A nice discussion on Quora:

The short answer is that it is ok if the sentence makes sense. Write like you speak.

Some of the comments I enjoyed are below:

  • It is not unheard of.
  • Winston Churchill, reprimanded by his editor for ending a sentence with a preposition, put it best: “This is the sort of thing up with which I will not put.”

From Rutgers professor Jack Lynch:

Prepositions at the End:  Along with split infinitives, a favorite bugbear of the traditionalists. Whatever the merit of the rule — and both historically and logically, there’s not much — there’s a substantial body of opinion against end-of-sentence prepositions; if you want to keep the crusty old-timers happy, try to avoid ending written sentences (and clauses) with prepositions, such asto,with, from, at, and in. Instead of writing “The topics we want to write on,” where the preposition on ends the clause, consider “The topics on which we want to write.” Prepositions should usually go before (pre-position) the words they modify.
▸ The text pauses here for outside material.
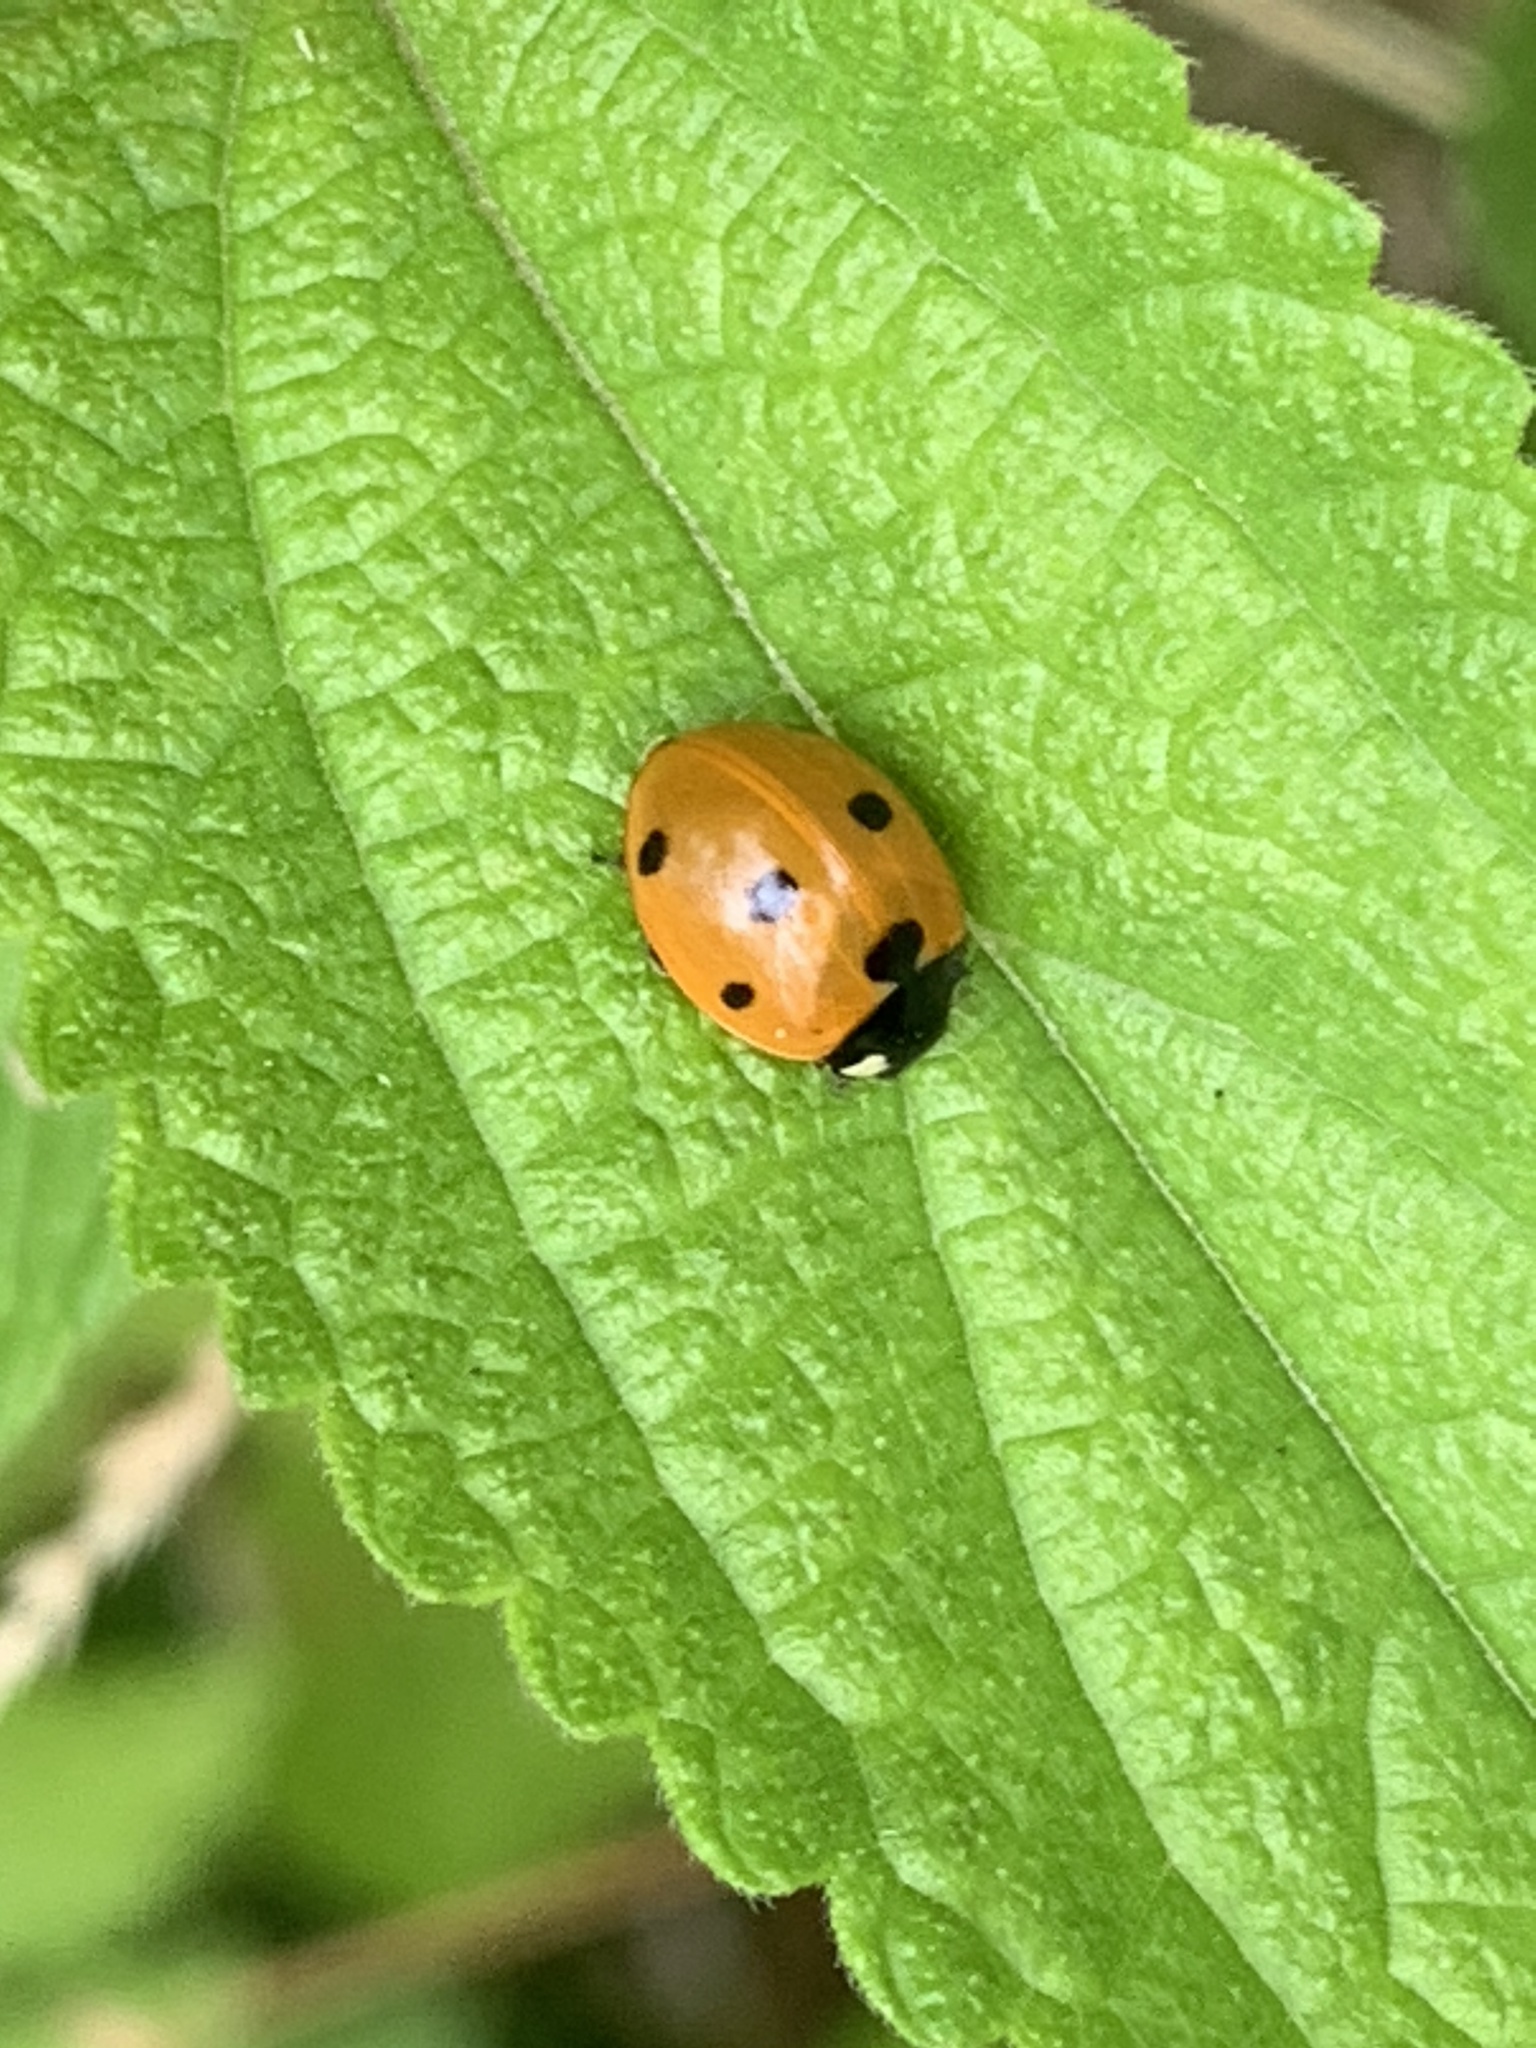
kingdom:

On the other hand — and it’s a big other hand — old-timers shouldn’t always dictate your writing, and you don’t deserve your writing license if you elevate this rough guideline into a superstition. Don’t let it make your writing clumsy or obscure; if a sentence is more graceful with a final preposition, let it stand. For instance, “He gave the public what it longed for” is clear and idiomatic, even though it ends with a preposition; “He gave the public that for which it longed” avoids the problem but doesn’t look like English. A sentence becomes unnecessarily obscure when it’s filled with from whoms and with whiches.



It’s bedtime. Dad says “Go upstairs and get ready and I’ll come up to read to you.”   He brings up the wrong book and his child says

“Daddy, what did you bring that book I don’t want to be read to out of up for?”


Should you end a sentence with a preposition? Or perhaps with six of them…
An Australian decides to visit his cousin in London. The cousin, however, doesn’t think much of England when compared with Oz. He asks, “What do you want to come up here from down under for?”